De ces tueries à Toulouse nous pouvons tirer déjà quelques enseignements : le déploiement policier, la traque de l’homme – comme l’écrivent les journaux -, la suspension de la campagne présidentielle, sont des réactions immédiates, commandées pour les unes par la nécessité de rétablir la paix, la sécurité, pour les autres par l’affect. Force est restée à la Loi… 


Mais que reste-t-il, après de tels évènements, de force pour la prévention ? 
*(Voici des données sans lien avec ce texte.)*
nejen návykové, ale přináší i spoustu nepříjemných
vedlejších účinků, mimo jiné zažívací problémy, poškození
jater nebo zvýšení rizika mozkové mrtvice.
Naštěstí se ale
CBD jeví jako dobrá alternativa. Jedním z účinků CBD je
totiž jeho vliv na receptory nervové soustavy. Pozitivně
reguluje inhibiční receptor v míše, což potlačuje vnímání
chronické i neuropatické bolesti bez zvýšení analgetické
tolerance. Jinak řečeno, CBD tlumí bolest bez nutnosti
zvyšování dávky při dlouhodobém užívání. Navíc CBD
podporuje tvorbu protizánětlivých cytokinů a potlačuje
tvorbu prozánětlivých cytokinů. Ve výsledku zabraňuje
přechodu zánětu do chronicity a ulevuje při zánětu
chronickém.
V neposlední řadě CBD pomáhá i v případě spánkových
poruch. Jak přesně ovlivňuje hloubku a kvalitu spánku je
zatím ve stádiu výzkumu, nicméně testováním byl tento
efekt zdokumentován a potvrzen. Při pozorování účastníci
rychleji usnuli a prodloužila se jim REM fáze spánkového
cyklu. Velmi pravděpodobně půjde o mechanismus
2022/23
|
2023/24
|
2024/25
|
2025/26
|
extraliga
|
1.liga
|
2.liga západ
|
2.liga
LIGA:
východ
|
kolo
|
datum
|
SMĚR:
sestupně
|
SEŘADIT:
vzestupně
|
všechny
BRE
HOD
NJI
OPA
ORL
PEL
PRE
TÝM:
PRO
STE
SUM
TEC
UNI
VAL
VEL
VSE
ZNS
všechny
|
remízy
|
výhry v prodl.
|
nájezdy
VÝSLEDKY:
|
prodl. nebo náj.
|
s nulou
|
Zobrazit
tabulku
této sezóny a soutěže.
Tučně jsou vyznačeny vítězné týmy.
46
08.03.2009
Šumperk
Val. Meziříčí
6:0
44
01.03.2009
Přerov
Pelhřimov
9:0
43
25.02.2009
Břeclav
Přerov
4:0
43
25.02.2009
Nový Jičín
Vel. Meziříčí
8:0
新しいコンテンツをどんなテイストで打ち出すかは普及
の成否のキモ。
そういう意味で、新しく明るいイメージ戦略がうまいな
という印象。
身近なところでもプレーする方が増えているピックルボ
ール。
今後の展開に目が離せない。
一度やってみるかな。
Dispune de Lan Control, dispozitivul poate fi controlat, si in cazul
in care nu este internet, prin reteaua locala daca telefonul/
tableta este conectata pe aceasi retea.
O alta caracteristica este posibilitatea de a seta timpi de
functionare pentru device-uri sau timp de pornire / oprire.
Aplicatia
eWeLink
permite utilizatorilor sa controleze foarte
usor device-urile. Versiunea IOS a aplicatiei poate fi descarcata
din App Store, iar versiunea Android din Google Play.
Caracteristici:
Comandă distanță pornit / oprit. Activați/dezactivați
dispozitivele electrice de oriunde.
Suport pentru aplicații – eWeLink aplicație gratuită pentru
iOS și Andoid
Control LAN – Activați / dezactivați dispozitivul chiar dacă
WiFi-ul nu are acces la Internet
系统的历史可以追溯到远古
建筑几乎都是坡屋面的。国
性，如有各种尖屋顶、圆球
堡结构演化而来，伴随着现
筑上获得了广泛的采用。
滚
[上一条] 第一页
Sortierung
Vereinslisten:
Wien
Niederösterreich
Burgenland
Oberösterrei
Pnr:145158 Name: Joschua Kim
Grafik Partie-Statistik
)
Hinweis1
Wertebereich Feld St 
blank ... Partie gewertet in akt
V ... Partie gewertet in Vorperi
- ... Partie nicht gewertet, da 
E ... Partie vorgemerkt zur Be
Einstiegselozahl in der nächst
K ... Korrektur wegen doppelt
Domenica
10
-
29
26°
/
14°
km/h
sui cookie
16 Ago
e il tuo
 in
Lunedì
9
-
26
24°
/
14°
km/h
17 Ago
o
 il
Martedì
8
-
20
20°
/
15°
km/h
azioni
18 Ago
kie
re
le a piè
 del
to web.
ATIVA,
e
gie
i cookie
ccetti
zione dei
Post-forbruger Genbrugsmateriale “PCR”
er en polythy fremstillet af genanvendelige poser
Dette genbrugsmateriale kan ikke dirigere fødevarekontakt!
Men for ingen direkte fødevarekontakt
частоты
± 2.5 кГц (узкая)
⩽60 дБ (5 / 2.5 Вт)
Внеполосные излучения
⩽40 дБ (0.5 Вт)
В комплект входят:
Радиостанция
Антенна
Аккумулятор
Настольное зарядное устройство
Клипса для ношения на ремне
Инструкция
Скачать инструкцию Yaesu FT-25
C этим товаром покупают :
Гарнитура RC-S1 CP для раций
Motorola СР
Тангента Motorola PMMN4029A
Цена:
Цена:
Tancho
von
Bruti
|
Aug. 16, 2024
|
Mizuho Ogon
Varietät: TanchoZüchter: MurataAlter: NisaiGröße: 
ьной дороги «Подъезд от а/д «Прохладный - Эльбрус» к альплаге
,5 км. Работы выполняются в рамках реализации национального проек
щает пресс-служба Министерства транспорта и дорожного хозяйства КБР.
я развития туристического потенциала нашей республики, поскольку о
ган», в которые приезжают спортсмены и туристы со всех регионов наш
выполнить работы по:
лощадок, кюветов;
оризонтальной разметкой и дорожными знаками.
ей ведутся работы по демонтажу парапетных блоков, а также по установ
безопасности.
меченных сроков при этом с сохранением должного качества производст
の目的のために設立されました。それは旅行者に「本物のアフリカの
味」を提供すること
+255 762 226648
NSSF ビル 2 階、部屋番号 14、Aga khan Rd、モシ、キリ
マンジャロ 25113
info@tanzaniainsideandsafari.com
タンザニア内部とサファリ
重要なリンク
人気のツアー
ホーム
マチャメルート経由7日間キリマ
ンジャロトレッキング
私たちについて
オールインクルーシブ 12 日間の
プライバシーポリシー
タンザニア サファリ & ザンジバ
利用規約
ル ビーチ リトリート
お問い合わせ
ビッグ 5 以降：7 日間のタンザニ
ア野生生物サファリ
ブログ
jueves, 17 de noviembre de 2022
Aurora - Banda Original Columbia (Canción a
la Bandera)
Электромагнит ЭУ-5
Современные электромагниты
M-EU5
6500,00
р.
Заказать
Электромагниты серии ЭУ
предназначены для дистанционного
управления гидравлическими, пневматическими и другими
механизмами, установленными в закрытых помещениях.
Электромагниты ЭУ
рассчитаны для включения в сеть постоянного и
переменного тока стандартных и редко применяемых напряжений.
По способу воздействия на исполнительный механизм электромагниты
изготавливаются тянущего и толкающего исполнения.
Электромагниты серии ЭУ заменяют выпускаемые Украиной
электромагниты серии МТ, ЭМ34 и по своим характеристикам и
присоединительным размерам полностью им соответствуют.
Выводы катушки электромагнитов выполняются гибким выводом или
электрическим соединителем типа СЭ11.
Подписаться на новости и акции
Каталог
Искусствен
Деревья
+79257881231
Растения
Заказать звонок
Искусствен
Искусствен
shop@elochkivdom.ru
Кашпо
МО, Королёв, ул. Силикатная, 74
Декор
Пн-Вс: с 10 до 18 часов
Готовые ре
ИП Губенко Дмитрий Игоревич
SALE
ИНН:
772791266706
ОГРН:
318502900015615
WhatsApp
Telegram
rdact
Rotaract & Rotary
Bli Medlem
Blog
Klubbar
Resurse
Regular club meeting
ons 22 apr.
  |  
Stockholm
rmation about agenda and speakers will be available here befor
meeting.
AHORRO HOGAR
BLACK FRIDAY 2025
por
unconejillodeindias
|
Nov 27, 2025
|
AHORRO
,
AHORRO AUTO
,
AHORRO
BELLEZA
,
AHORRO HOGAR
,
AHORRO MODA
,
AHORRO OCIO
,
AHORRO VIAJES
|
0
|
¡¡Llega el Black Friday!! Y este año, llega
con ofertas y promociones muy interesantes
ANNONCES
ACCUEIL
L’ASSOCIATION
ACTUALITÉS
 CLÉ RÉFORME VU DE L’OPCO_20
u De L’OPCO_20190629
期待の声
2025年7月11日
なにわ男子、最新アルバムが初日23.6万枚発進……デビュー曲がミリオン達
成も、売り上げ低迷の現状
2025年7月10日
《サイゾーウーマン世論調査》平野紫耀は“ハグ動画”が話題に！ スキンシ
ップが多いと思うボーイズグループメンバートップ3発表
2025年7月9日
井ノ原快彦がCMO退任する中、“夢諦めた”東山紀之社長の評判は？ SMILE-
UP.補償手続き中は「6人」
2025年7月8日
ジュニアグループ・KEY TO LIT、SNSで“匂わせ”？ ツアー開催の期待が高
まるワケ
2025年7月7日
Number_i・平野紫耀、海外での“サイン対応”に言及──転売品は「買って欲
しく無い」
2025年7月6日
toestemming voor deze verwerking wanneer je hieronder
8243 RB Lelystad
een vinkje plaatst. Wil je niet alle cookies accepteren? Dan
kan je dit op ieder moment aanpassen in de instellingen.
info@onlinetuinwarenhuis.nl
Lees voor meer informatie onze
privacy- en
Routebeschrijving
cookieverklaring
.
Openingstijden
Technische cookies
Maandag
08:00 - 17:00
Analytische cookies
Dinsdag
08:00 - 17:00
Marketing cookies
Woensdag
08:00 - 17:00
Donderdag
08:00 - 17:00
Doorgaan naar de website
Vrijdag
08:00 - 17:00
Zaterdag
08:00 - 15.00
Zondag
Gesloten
Depuis des années, des psychanalystes, des psychistes de tous horizons universitaires mais inspirés par la psychanalyse, sa clinique et son éthique, portent une écoute à des gens qui pouvaient, dans un accès de folie meurtrière, tuer ou se tuer. Et qui, grâce à cette écoute, arrivent parfois à trouver une logique autre que la destruction de soi ou de l’autre pour leur existence. C’est le pain quotidien des cliniciens de la santé mentale en France. Et l’État coupe les vivres aux associations, aux CMP, aux hôpitaux. Où est la voie médicamenteuse, du dressage pseudo-thérapeutique, face au carnage ? La psychanalyse fait mieux ? Oui, elle fait toujours mieux, en contenant, par la parole, la folie. Quand la parole elle-même est aphone, à ce moment-là, les médicaments, voire l’hospitalisation sont les voies possibles. Je ne suis pas contre ni la prise psychopharmacologique, ni l’hospitalisation psychiatrique. Je suis en désaccord avec une politique où le lobbying prend le dessus sur la clinique. Il nous faut une politique de concertation pour la mise en place d’une politique de santé mentale. C’est par la prévention, le désamorçage de la haine aveugle que la société peut aller de  l’avant. La tuerie de Toulouse est la preuve malheureuse, terrible, accablante – comme le sont toujours les preuves – de ce que la santé mentale doit être au cœur des débats politiques. L’acte est raciste, mûrement réfléchi, organisé, certes, mais il n’en demeure pas moins qu’il reste l’acte d’une personne souffrant psychiquement. Le réel est, indépendamment du fait que ses hôtes soient nés en ici, là-bas, ailleurs.